_Compito A_
Copia dall'articolo su Prodi e Lavinia Orefici il passo che va da "Ma, ripeto, nulla" fino a "con 83 casi." compreso.
_Compito B_
Rispondi a queste domande sull'articolo su Prodi e Lavinia Orefici:
(i) Quanti anni ha Romano Prodi?
(ii) Dove si trovava Daniele Piervincenzi quando gli fu rotto il naso?
(iii) Quante aggressioni fisiche a giornalisti nell'Unione europea registrava il rapporto Demonishing The Media, e quanti di quei casi riguardavano l'Italia?
_Compito C_
Prosegui l'articolo su Prodi e Lavinia Orefici, scrivendo il seguito dopo l'ultima frase riportata.

─── Estratto della pagina ───

Gioco di mano, gioco da Romano?

Il caso di Romano Prodi e dell’inviata di “Quarta Repubblica” Lavinia Orefici dimostra che la politica continua la sua tradizione di aggressioni ai giornalisti, e che il giornalismo viene difeso solo quando serve per mettere in imbarazzo un avversario. Un altro dei tristi primati italiani sull’informazione. che dovrebbe far riflettere

27.03.2025
Prodi e Lavinia Orefici, l'ultimo capitolo dell'abitudine dei politici italiani alle aggressioni dei giornalisti

Romano Prodi ha tirato una ciocca di capelli a Lavinia Orefici. Grazie a un (presumibilissimo) video dall’altra parte del campo e l’analisi al VAR, la prova del deprecabile gesto è arrivata. Ora: qualsiasi invasione dello spazio personale violenta è da stigmatizzare, anche se spesso e volentieri alcuni professionisti (dell’informazione e non) sono sparati dalle proprie trasmissioni e dai propri editori più come agenti provocatori che come giornalisti; avendo avuto la fortuna di collaborare con alcune emittenti ho la piena contezza di corse abbozzate, pedinamenti, telecamere nascoste e domande fatte apposta per suscitare determinate reazioni.

Ma, ripeto, nulla giustifica l’ottantacinquenne Romano Prodi, ex Presidente del Consiglio da sempre insultato dagli oppositori antieuropeisti. Non lo doveva fare, punto. Non c’è attenuante che tenga.

Quello che però sorprende di tale situazione è l’eccezionalità di come essa viene trattata, quando sono anni, ma che dico, decenni che i giornalisti – i più odiati dagli italiani dopo gli arbitri – le prendono. E le prendono non solo durante la spiccia cronaca, per ricordare ad esempio la famosa capocciata che ruppe il naso a Daniele Piervincenzi fuori da una palestra a Ostia: già nel 2018 il rapporto Demonishing The Media del progetto britannico “Mapping Media Freedom” registrava nel quadriennio precedente 445 aggressioni fisiche a giornalisti nell’Unione europea, con l’Italia al primo posto con 83 casi.

─── Elenco delle righe ───

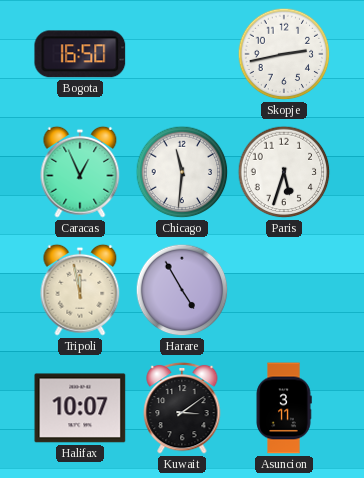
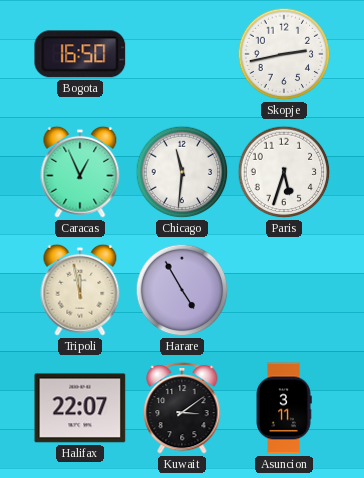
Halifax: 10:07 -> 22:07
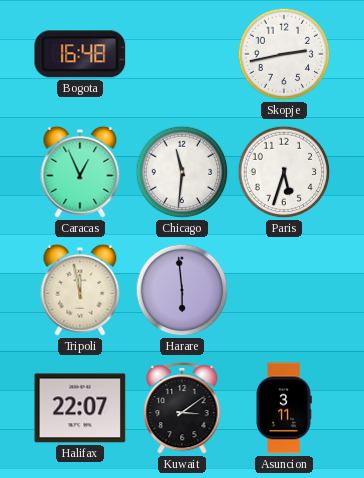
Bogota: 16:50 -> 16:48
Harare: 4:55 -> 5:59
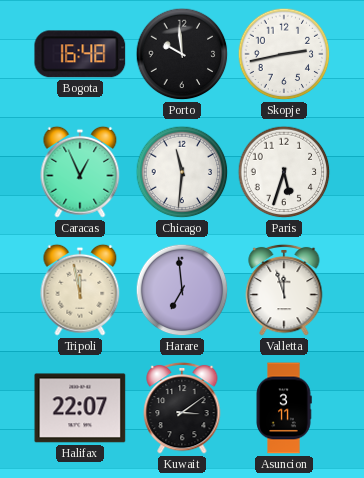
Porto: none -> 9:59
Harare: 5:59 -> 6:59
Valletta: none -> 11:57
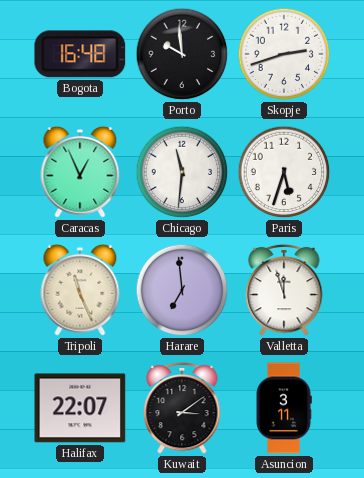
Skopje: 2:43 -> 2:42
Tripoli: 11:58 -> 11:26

───

_Risposta finale A_
Ma, ripeto, nulla giustifica l’ottantacinquenne Romano Prodi, ex Presidente del Consiglio da sempre insultato dagli oppositori antieuropeisti. Non lo doveva fare, punto. Non c’è attenuante che tenga.

Quello che però sorprende di tale situazione è l’eccezionalità di come essa viene trattata, quando sono anni, ma che dico, decenni che i giornalisti – i più odiati dagli italiani dopo gli arbitri – le prendono. E le prendono non solo durante la spiccia cronaca, per ricordare ad esempio la famosa capocciata che ruppe il naso a Daniele Piervincenzi fuori da una palestra a Ostia: già nel 2018 il rapporto Demonishing The Media del progetto britannico “Mapping Media Freedom” registrava nel quadriennio precedente 445 aggressioni fisiche a giornalisti nell’Unione europea, con l’Italia al primo posto con 83 casi.

_Risposta finale B_
(i) Ottantacinque anni.
(ii) Fuori da una palestra a Ostia.
(iii) 445 aggressioni, di cui 83 in Italia.

_Risposta finale C_
I politici e l’abitudine di aggredire i giornalisti

Anche la classe politica, pronta a dare sempre il buon cattivo esempio, è da anni fucina di novelli “scontristi”. Non si tratta solo di violenza verbale, come quella che di recente ha messo in campo Giovanni Donzelli contro un Giacomo Salvini colpevole solo di aver fatto il giornalista con la pubblicazione delle notevolissime chat di Fratelli d’Italia. Ci sono anche calci, calcetti, strattoni. E, soprattutto, giustificazioni.

L’altro giorno, ad esempio, mi sono imbattuto in una presa di posizione del professor Riccardo Puglisi, dell’Università di Pavia, che sosteneva (riporto pedissequamente): “Se un politico di destra si fosse comportato con una giornalista di sinistra come Prodi con Lavinia Orefici, cosa sarebbe successo?”. Non solo: invitava a pensare la cosa a parti inverse con La Russa protagonista al posto di Prodi. Non si è reso conto, Puglisi, di aver fatto il peggiore degli esempi, perché Ignazio La Russa in materia di aggressioni potrebbe tenere anche lui una cattedra universitaria: ne sa qualcosa Corrado Formigli, all’epoca in forza ad Annozero, che dall’attuale seconda carica dello Stato è stato aggredito in maniera così memorabile che ancora oggi, a distanza di 14 anni, il web ne conserva memoria.

La Russa si accende con facilità (ne sa qualcosa anche il freelance Rocco Carlomagno), ma la sua carriera politica non è stata stroncata dalle sue vampate di rispetto per il lavoro dei cronisti. L’anno scorso, inoltre, l’attuale presidente del Senato è riuscito a giustificare anche quanto subito da Andea Joly da parte di Casapound a Torino, dichiarando sì una “totale condanna”, ma poi precisando che Joly “non si è dichiarato giornalista” e che “ci vuole un modo più attento di fare le cose”. Un po’ come a dire: se l’è cercata.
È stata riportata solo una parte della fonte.